London: Macmillan & Co., Ltd, 1920. Item #04216
When Irish Elves Are Smiling
It's an Arthur Rackham Spring
With the Lilt of Irish Fairies
You Can Hear the Goblins Sing
[RACKHAM, Arthur, illustrator]. STEPHENS, James. Irish Fairy Tales. London: Macmillan & Co., Ltd, 1920.
First trade edition. Quarto (8 1/4 x 6 5/8 in; 210 x 168 mm). x, 318 pp. Sixteen full color plates with captioned tissue guards, twenty-one drawings in black and white.
Publisher's gilt-stamped green cloth. Top edge stained green. Corners and spine extremities a little rubbed. A near fine copy.
The fairy tales in this book include:
The Story of Tuan mac Cairill
The Boyhood of Fionn
The Birth of Bran
The Wooing of Becfola
The Little Brawl at Allen
The Carl of the Drab Coat
The Enchanted Cave of Cesh Corran
Becuma of the White Skin
"Rackham's two great books of the twenties were James Stephens' Irish Fairy Tales of 1920 and Shakespeare's Tempest of 1926... Beyond the softness of style and inventiveness, the most striking thing about the colour plates for Irish Fairy Tales is the felicitous and appropriate use of celtic borders" (Gettings, p. 143).

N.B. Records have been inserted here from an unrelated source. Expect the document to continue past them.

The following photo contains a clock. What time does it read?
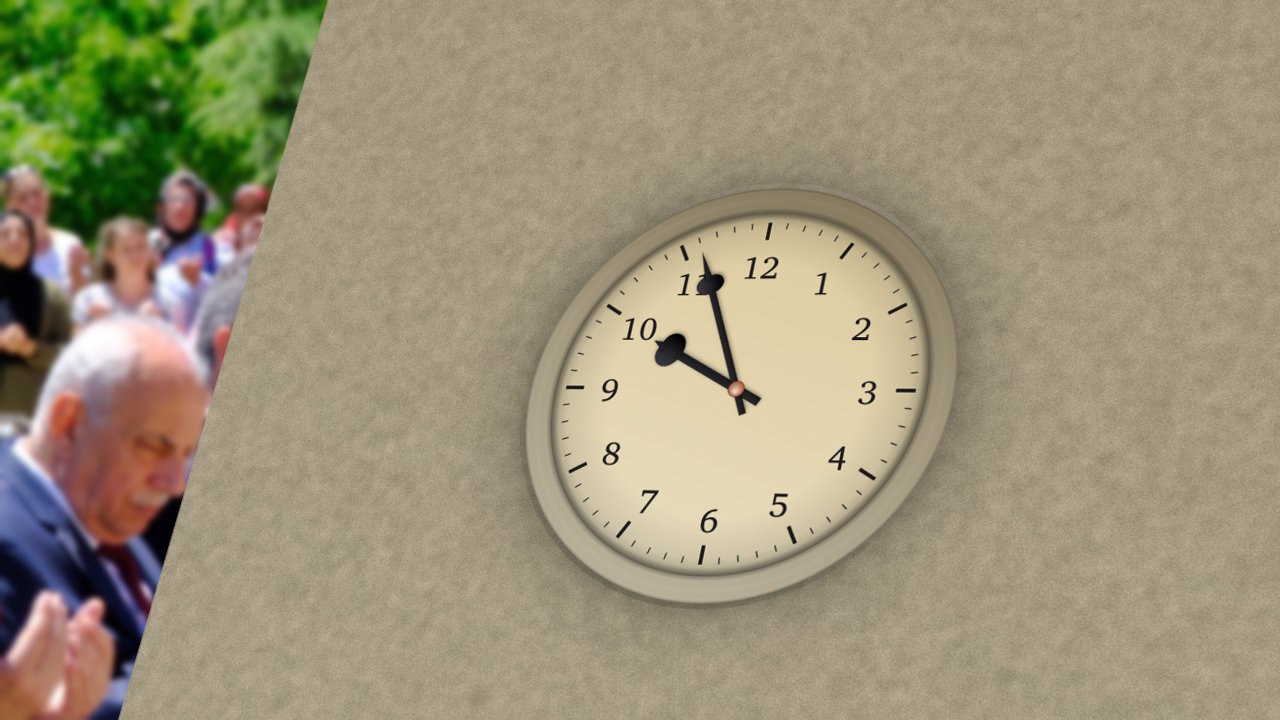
9:56
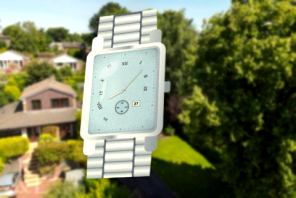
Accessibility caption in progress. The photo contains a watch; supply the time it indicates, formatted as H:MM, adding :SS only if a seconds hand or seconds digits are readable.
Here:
8:07
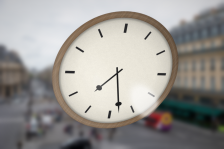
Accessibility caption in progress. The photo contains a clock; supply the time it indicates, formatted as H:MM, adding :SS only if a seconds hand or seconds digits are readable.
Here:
7:28
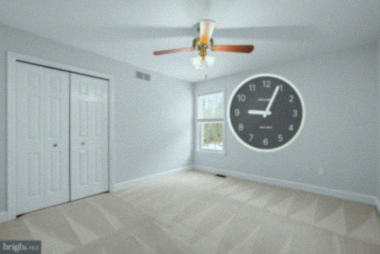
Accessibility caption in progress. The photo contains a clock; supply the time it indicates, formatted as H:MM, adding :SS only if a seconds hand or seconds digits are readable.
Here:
9:04
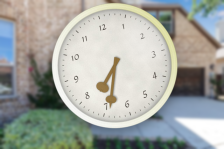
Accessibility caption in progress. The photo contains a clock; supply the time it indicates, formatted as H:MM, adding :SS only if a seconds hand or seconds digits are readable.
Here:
7:34
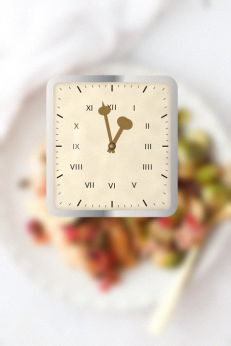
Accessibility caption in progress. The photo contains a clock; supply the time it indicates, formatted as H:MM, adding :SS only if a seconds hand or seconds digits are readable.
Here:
12:58
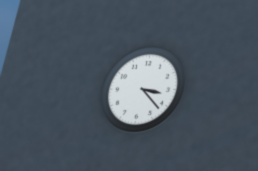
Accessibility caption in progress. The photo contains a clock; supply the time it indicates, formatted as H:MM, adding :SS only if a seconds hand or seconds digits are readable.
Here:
3:22
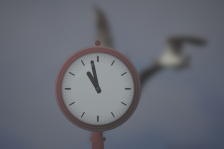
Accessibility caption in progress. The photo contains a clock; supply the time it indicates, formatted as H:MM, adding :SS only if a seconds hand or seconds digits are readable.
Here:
10:58
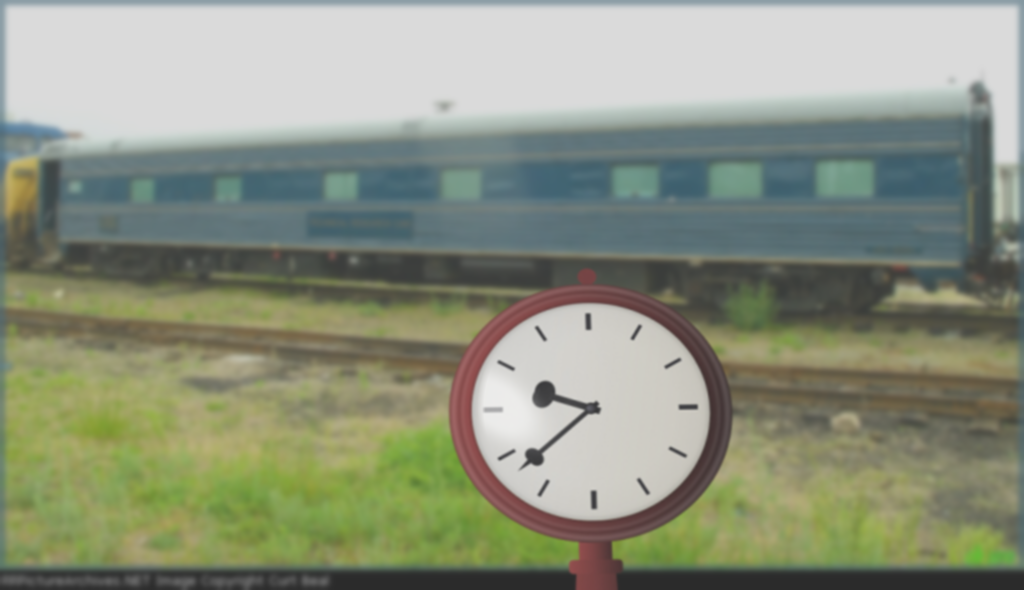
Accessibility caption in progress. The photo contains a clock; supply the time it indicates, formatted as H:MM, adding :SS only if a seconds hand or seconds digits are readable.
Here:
9:38
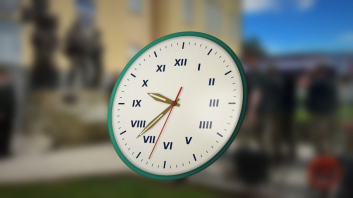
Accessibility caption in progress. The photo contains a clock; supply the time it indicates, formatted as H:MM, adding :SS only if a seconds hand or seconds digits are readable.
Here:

"Rackham's books for the English market in the early post-war years included Flora Annie Steel's English Fairy Tales Retold (1918)… and his friend James Stephen's collection of Irish Fairy Tales… In the latter book, Rackham broke new ground in the illustration of Irish literature. He had been persuaded to tackle Stephens's stories by Walter Starkie, who had vowed to give his uncle 'no peace' until he had agreed to illustrate them. In writing the stories, Stephens had attempted to create an Irish equivalent of The Arabian Nights, his own poetic retelling of the stories which existed in the oral tradition and in Gaelic texts, but which had not appeared accessibly in print. Rackham rose to the occasion, and his nephew's haunting of him was justified. The Dublin Independent was particularly warm in welcoming the collection, remarking: 'We read English tales with appreciation because pictures have familiarised us with English imagery. A Fenian tale lacks imagery because we have no art to give it colour and shape to what are presently only names. Some of Mr. Rackham's pictures are pure poems - they set you dreaming." (Hamilton, p. 128).
Latimore and Haskell, p. 52. Riall, p. 138.